The preparation and some properties are described of proteoliposomes consisting of the ATPase complex and lipids from the thermophilic cyanobacterium Synechococcus 6716. In the proteoliposomes (about 200 nm in diameter) only a low amount of protein can be incorporated (protein/lipid ratio of 0.01 w/w) and they show very few protein particles on freeze-fracture replicas. The octyl glucoside and cholate dialysis method of reconstitution yielded stable proteoliposomes with a relatively low proton permeability. ATP hydrolysis and 32Pi/ATP exchange activities were about 400 and 120 nmol X min-1 X mg protein-1, respectively; the former was strongly stimulated by an uncoupler. ATP hydrolysis induces membrane energization as monitored by membrane-potential- and surface-potential-indicating probes and by different pH indicators trapped inside the vesicles. The probes used were a membrane-bound fluorescent aminoacridine, which monitors surface charge-density changes, the native carotenoids and added oxonol VI for monitoring electrical potential in the membrane and the pH indicators neutral red and cresol red. The different rise kinetics of these probes indicate that proton accumulation upon ATP hydrolysis involves at least two steps: a membrane-localized potential charge and proton transfer followed by a much slower acidification of the bulk intravesicular space. Internal neutral red and cresol red seem to discriminate between proton translocation to the internal interface and bulk space, respectively.

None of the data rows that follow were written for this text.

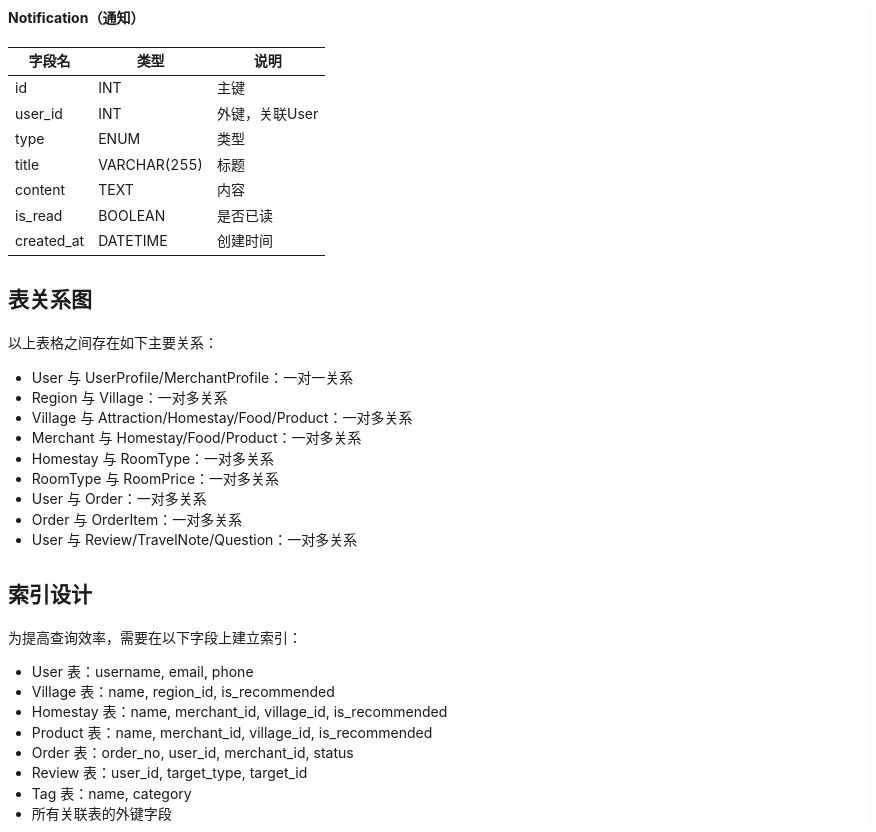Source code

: #### Notification（通知）
| 字段名 | 类型 | 说明 |
| ------ | ---- | ---- |
| id | INT | 主键 |
| user_id | INT | 外键，关联User |
| type | ENUM | 类型 |
| title | VARCHAR(255) | 标题 |
| content | TEXT | 内容 |
| is_read | BOOLEAN | 是否已读 |
| created_at | DATETIME | 创建时间 |

## 表关系图

以上表格之间存在如下主要关系：

- User 与 UserProfile/MerchantProfile：一对一关系
- Region 与 Village：一对多关系
- Village 与 Attraction/Homestay/Food/Product：一对多关系
- Merchant 与 Homestay/Food/Product：一对多关系
- Homestay 与 RoomType：一对多关系
- RoomType 与 RoomPrice：一对多关系
- User 与 Order：一对多关系
- Order 与 OrderItem：一对多关系
- User 与 Review/TravelNote/Question：一对多关系

## 索引设计

为提高查询效率，需要在以下字段上建立索引：

- User 表：username, email, phone
- Village 表：name, region_id, is_recommended
- Homestay 表：name, merchant_id, village_id, is_recommended
- Product 表：name, merchant_id, village_id, is_recommended
- Order 表：order_no, user_id, merchant_id, status
- Review 表：user_id, target_type, target_id
- Tag 表：name, category
- 所有关联表的外键字段 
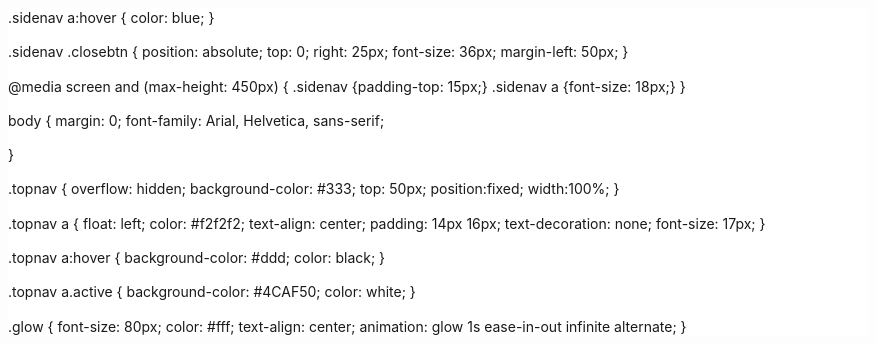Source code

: .sidenav a:hover {
  color: blue;
}

.sidenav .closebtn {
  position: absolute;
  top: 0;
  right: 25px;
  font-size: 36px;
  margin-left: 50px;
}

@media screen and (max-height: 450px) {
  .sidenav {padding-top: 15px;}
  .sidenav a {font-size: 18px;}
}



body {
  margin: 0;
  font-family: Arial, Helvetica, sans-serif;

}

.topnav {
  overflow: hidden;
  background-color: #333;
top: 50px;
position:fixed;
width:100%;
}

.topnav a {
  float: left;
  color: #f2f2f2;
  text-align: center;
  padding: 14px 16px;
  text-decoration: none;
  font-size: 17px;
}

.topnav a:hover {
  background-color: #ddd;
  color: black;
}

.topnav a.active {
  background-color: #4CAF50;
  color: white;
}



.glow {
  font-size: 80px;
  color: #fff;
  text-align: center;
  animation: glow 1s ease-in-out infinite alternate;
}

Isolation, purification and characterization of the ATPase complex from the thermophilic cyanobacterium Synechococcus 6716.

The ATPase complex is isolated and purified from membrane vesicles of the thermophilic cyanobacterium Synechococcus 6716 by octyl glucoside and cholic acid by a modification of the procedure for its extraction from spinach chloroplasts. The complex is purified by differential centrifugation and ammonium sulfate precipitation and by gel filtration on Sepharose 6B. The purified fraction, without any phycocyanin contamination, shows ATP hydrolysis activity and Pi/ATP exchange activity of 1564 and 350 nmol X min-1 X mg protein-1, respectively. N,N'-Dicyclohexylcarbodiimide inhibits the ATP hydrolysis activity of this purified fraction. On polyacrylamide gels most typical F1 ATPase polypeptides are identified, but the low-molecular weight polypeptides visible cannot be ascribed to the F0 part of the complex with certainty; non-identified bands around 30 kDa are also present.